Rising Above the Gathering Storm, a National Academies report, articulated that the United States is falling short in providing effective STEM education to both our teachers and our students (National Academy of Sciences, National Academy of Engineering, and Institute of Medicine, 2007). In recent years, dramatic efforts to promote discourse, research and practice in STEM education have increased. The White House alone has invested substantial financial resources (2.9 billion dollars) into STEM efforts in the hope that this will lead to effective practice (Office of Science and Technology Policy, 2014). Educational reform efforts include the development of a comprehensive national curriculum for both science and mathematics that reflected the need for an integrated STEM approach (National Research Council, 2012).
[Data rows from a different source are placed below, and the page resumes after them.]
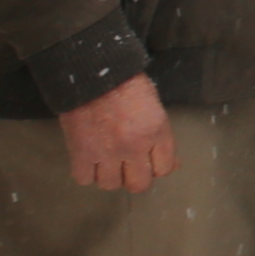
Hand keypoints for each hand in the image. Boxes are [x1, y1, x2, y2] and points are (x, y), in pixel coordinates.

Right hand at [58, 76, 175, 195]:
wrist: (91, 71)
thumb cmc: (124, 83)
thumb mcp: (154, 106)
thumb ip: (162, 137)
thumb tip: (173, 164)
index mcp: (156, 131)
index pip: (164, 169)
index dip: (155, 167)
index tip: (147, 161)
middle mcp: (134, 146)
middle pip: (138, 184)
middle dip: (133, 177)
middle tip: (126, 165)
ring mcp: (107, 151)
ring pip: (110, 184)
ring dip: (108, 175)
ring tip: (105, 161)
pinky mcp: (81, 151)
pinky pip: (84, 178)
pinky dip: (85, 172)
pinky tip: (88, 159)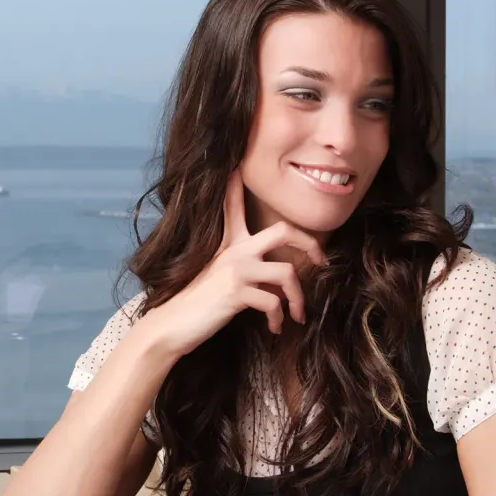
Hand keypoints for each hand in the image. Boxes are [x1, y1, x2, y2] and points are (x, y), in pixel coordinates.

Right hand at [135, 171, 326, 355]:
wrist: (173, 325)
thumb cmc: (197, 303)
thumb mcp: (216, 274)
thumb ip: (243, 266)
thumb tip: (279, 277)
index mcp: (228, 243)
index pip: (233, 205)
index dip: (236, 185)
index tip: (236, 167)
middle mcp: (235, 250)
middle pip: (283, 230)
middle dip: (310, 243)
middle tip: (322, 260)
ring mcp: (236, 270)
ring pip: (287, 273)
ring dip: (298, 298)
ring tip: (297, 314)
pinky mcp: (236, 292)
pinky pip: (273, 302)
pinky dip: (279, 318)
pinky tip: (275, 328)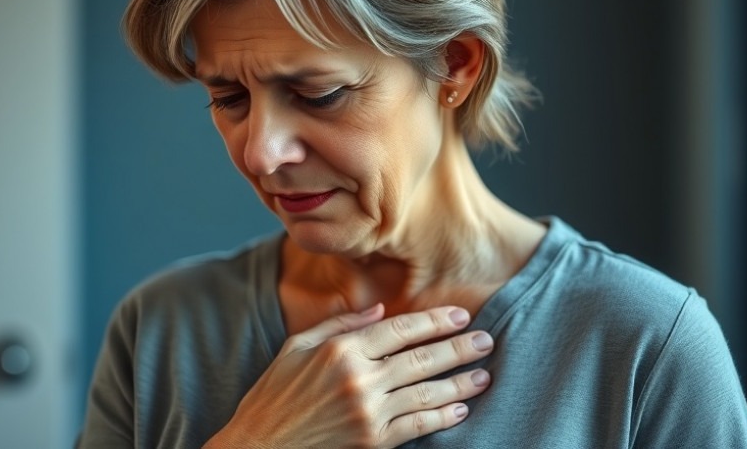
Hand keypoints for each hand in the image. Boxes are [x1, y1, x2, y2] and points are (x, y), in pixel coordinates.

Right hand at [205, 304, 493, 447]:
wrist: (259, 446)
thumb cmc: (274, 394)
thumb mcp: (297, 346)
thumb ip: (340, 325)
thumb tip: (381, 310)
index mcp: (341, 350)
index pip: (400, 330)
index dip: (434, 322)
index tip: (461, 316)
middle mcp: (358, 378)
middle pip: (421, 359)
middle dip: (459, 348)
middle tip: (487, 340)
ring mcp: (368, 412)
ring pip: (426, 392)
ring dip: (460, 383)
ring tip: (484, 374)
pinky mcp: (373, 442)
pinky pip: (417, 426)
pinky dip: (442, 417)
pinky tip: (460, 409)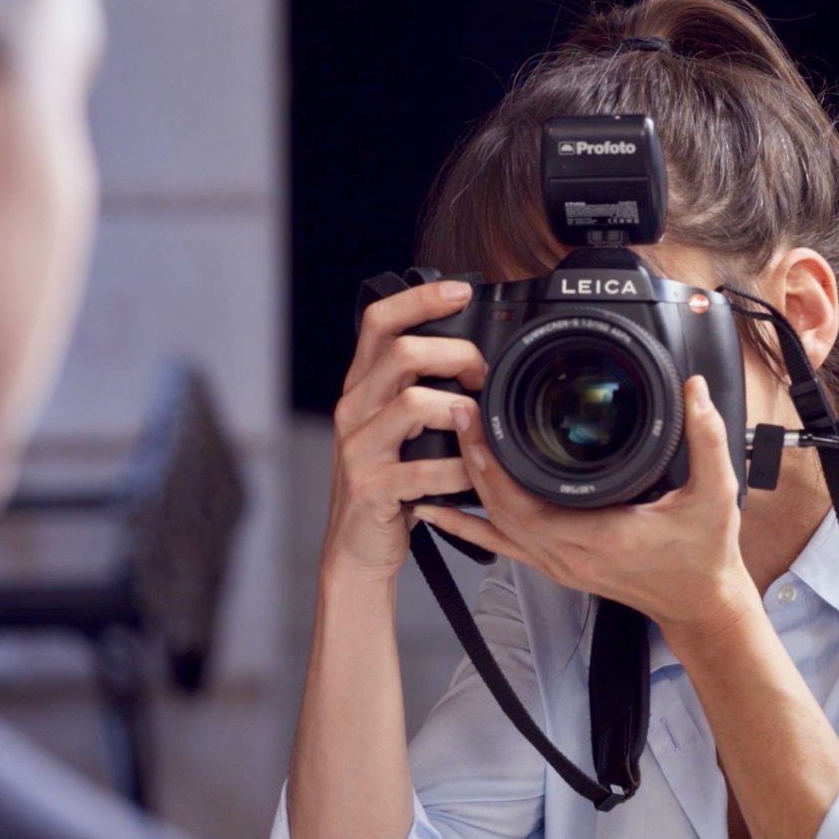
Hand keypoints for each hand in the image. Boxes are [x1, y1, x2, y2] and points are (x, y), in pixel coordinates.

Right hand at [321, 280, 487, 580]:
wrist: (357, 548)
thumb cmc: (389, 484)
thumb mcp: (396, 428)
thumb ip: (418, 389)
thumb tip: (474, 357)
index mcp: (363, 387)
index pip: (380, 321)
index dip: (420, 298)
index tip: (461, 291)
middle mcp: (354, 408)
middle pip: (402, 353)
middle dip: (457, 357)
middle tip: (484, 378)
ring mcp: (359, 447)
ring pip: (412, 403)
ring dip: (460, 411)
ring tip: (479, 427)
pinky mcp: (370, 486)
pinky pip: (424, 468)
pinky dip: (459, 471)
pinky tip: (473, 477)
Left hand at [416, 375, 753, 632]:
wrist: (700, 605)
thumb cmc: (704, 557)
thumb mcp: (716, 495)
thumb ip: (707, 438)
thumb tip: (694, 391)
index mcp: (597, 539)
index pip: (524, 505)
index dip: (493, 466)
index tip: (479, 424)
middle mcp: (568, 557)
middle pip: (498, 512)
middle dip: (474, 464)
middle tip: (460, 418)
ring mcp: (558, 565)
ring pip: (496, 528)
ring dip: (470, 488)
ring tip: (450, 446)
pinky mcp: (557, 565)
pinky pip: (503, 544)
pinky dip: (471, 526)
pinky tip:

It can be argued that reforms in STEM education removes the traditional barriers that separates the four disciplines and relies on the intersection of disciplines leading to interdisciplinary solutions to existing real-world problems (Breiner, Johnson, Harkness, & Koehler, 2012).

Key Terms in this Chapter

LMS: Learning management system.

Pedagogical Strategies: Methods for teaching and learning.

K-12: Educational system that includes kindergarten through twelfth grades.

Traditional STEM Field Experiences: STEM education programs based on face-to-face instruction in university classrooms or labs, where students are assigned to local schools where they participate in a K-12 STEM area classroom.

Field Experiences: Opportunities for students to apply knowledge within an authentic environment.

Online STEM Field Experiences: STEM education programs based on online instruction in university classrooms or labs, where students are assigned to a school in their own geographical to participate in a K-12 STEM area classroom and document this for assessment in an online LMS.

Stem Education: Education which is based in the fields of science, technology, engineering, and mathematics.